Nan visits Dunport, partly out of gratitude for her aunt’s financial support, to end the feud that began when her gentleman-physician father married an ambitious farm girl. The places associated with her father and the amenities of the town extend Nan’s understanding and test her resolve. The fine houses and women’s social life offer a relaxing routine in contrast to the hard work of medicine. The leaders of society oppose her vocation. An attractive suitor opens this way of life to her, but she tactfully turns him away. Seeing her father’s childhood environment and mementos helps to confirm that she is carrying on his own medical ambitions and hopes.
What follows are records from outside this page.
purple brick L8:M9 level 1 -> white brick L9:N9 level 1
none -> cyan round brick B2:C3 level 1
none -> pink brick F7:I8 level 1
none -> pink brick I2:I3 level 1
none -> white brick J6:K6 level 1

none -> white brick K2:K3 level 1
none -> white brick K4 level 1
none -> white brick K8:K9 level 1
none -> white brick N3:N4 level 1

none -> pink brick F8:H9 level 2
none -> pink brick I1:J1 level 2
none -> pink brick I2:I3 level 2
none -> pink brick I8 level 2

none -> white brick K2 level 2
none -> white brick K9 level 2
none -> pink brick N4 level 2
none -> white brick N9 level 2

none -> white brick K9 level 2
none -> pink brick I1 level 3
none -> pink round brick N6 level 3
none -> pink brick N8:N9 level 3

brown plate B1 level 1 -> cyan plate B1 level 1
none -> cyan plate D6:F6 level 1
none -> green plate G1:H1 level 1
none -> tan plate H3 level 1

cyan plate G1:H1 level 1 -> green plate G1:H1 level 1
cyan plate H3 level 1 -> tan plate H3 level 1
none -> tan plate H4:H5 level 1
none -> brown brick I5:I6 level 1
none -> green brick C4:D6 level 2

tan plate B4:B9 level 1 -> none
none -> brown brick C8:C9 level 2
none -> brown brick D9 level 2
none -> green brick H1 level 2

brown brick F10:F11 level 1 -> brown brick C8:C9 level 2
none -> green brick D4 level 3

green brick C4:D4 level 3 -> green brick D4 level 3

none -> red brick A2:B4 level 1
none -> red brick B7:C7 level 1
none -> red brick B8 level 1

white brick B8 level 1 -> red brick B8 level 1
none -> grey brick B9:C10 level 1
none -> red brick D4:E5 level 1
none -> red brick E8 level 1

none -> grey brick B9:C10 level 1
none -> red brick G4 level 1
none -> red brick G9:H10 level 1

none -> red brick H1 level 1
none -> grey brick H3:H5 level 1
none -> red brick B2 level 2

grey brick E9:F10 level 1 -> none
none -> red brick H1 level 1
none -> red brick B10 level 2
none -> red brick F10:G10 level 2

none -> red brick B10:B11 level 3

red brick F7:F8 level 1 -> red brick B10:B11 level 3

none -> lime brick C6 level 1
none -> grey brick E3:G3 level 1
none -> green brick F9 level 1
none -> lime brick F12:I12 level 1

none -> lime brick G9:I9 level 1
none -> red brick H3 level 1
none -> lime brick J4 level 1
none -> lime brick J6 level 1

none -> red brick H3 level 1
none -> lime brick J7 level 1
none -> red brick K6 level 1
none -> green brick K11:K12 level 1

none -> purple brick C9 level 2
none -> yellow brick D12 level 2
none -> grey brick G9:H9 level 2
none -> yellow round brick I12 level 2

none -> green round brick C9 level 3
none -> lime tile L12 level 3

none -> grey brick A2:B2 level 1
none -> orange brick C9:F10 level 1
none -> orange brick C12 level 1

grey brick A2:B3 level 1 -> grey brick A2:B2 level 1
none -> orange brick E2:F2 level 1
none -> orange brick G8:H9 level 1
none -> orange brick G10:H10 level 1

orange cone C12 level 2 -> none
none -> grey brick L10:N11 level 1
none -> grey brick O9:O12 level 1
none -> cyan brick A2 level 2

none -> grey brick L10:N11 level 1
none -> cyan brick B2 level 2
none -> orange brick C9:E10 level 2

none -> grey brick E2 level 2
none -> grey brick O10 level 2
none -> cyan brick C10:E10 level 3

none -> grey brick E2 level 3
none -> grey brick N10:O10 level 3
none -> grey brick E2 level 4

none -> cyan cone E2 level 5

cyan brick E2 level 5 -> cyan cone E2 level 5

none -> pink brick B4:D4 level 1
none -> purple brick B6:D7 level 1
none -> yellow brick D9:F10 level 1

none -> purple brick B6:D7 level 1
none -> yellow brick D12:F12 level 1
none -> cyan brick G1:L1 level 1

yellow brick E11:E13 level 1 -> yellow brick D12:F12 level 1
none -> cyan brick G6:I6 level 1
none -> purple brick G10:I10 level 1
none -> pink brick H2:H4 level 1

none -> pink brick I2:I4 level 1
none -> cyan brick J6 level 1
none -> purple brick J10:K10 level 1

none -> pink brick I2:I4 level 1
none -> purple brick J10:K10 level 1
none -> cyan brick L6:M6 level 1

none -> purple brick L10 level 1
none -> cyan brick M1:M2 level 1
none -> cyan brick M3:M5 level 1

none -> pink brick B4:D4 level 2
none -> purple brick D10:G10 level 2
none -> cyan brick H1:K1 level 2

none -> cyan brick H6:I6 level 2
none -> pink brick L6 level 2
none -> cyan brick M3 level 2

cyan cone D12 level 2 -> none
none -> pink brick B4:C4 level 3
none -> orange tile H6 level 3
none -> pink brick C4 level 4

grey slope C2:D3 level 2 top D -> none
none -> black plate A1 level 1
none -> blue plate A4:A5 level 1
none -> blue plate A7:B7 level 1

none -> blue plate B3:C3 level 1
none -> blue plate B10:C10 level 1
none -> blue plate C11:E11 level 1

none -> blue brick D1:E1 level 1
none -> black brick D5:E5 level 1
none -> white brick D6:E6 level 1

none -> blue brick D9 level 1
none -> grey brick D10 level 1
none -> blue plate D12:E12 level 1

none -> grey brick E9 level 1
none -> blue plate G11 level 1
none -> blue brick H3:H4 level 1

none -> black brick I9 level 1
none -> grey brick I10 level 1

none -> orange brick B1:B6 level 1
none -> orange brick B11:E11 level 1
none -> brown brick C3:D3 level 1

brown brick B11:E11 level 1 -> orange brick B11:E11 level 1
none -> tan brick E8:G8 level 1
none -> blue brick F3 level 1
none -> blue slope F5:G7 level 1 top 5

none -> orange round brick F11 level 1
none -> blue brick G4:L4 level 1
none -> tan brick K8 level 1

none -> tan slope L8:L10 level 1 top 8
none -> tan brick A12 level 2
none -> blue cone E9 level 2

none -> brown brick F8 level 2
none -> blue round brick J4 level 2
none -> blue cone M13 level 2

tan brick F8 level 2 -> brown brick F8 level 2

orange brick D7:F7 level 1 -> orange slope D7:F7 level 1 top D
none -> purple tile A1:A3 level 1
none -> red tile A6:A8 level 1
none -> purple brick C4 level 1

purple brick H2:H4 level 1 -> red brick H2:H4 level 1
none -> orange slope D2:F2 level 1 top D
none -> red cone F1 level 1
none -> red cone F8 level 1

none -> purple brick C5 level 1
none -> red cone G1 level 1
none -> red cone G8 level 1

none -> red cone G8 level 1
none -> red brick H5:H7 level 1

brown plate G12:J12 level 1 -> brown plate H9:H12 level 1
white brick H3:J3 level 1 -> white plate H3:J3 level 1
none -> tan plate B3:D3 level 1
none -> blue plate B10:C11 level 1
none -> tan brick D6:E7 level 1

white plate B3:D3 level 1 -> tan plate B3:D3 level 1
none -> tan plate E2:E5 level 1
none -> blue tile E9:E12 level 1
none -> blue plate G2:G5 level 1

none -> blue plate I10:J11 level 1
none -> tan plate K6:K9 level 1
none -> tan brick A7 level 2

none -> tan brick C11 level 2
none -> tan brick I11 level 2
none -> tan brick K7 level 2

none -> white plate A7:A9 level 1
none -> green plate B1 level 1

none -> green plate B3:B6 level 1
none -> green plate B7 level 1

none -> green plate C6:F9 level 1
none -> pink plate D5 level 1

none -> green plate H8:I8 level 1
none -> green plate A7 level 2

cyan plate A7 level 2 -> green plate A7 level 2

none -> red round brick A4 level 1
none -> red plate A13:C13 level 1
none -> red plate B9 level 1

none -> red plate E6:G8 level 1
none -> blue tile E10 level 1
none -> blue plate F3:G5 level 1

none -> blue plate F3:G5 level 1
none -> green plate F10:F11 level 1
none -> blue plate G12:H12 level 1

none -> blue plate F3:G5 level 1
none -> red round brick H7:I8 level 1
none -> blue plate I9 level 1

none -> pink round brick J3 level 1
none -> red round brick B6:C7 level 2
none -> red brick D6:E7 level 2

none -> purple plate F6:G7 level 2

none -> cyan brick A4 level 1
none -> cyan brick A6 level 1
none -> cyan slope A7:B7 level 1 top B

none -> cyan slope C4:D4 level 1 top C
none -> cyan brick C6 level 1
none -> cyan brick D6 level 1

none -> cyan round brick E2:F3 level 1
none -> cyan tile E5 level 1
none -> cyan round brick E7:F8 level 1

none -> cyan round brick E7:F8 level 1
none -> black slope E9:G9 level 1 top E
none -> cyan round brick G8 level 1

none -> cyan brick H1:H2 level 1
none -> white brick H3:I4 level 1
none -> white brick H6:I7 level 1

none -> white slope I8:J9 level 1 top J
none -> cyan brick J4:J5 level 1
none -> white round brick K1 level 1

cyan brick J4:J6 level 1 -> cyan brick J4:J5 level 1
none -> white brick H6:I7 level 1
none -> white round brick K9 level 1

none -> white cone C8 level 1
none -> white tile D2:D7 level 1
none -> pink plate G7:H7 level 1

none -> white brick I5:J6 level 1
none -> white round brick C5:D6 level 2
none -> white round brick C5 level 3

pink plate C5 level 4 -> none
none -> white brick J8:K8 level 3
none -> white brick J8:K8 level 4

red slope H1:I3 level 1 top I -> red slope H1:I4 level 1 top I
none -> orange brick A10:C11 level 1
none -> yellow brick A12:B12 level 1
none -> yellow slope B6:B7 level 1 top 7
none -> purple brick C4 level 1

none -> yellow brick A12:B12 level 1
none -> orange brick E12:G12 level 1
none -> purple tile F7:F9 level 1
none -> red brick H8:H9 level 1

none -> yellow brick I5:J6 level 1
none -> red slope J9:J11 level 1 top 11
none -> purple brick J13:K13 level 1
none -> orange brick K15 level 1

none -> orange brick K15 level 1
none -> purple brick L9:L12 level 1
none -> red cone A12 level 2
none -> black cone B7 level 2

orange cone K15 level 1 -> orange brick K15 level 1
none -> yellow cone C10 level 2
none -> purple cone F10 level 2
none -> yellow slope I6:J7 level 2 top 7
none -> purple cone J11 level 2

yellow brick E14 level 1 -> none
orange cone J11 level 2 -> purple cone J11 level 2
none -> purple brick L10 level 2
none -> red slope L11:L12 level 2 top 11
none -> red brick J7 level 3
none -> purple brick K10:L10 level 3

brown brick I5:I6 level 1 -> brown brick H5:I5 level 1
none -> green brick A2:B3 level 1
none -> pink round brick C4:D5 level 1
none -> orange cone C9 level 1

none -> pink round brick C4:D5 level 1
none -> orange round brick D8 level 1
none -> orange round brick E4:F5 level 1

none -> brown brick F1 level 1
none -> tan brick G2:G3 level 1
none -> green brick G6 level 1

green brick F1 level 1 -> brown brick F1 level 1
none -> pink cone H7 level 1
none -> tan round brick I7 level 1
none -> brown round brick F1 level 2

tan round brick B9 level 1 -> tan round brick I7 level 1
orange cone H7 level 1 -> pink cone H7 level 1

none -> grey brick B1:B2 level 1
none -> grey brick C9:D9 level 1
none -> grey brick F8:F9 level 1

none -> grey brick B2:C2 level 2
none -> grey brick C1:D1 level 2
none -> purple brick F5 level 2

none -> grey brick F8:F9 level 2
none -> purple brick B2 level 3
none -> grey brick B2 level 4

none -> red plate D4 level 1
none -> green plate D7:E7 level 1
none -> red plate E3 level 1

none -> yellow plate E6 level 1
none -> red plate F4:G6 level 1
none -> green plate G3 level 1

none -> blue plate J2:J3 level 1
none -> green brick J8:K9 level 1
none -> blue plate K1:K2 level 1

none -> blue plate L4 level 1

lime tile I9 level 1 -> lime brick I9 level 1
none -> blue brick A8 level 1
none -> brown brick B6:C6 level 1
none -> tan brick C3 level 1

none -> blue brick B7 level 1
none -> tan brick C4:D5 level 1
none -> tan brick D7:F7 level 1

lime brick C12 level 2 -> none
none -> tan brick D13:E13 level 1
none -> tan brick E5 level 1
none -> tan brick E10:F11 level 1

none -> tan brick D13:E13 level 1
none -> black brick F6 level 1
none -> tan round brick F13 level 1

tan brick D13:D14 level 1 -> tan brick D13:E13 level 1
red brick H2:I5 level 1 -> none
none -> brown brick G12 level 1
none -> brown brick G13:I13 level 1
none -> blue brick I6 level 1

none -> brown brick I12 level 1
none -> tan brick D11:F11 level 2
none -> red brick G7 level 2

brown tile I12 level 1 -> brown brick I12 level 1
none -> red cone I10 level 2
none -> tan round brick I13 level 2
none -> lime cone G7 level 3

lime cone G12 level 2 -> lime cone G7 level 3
Assured that she has chosen rightly, she is ready to begin her career.

Bibliography

Blanchard, Paula. Sarah Orne Jewett: Her World and Her Work. Reading, Mass.: Addison-Wesley, 1994. Discusses A Country Doctor as an autobiographical novel. Dr. Leslie resembles Jewett’s physician father, and Nan’s decision to pursue vocation over marriage is drawn from Jewett’s personal experience.

Donovan, Josephine. Sarah Orne Jewett. New York: Frederick Ungar, 1980. Analyzes her fictional themes of city versus country and isolation versus community.

Nagel, Gwen L., ed. Critical Essays on Sarah Orne Jewett. Boston: G. K. Hall, 1984. Reprints early reviews and contains original critical essays on her works, several of which discuss A Country Doctor’s relation to Jewett’s other fiction.

Roman, Margaret. Sarah Orne Jewett: Reconstructing Gender. Tuscaloosa: University of Alabama Press, 1992. Argues that Jewett creates male and female characters who do not conform to conventions in order to challenge accepted notions about the sexes and to project a world in which any person may live and grow freely.

Westbrook, Perry D. Acres of Flint: Sarah Orne Jewett and Her Contemporaries. Rev. ed. Metuchen, N.J.: The Scarecrow Press, 1981. Shows how Jewett’s work relates to the local-color literary tradition developed by New England women writers after the Civil War.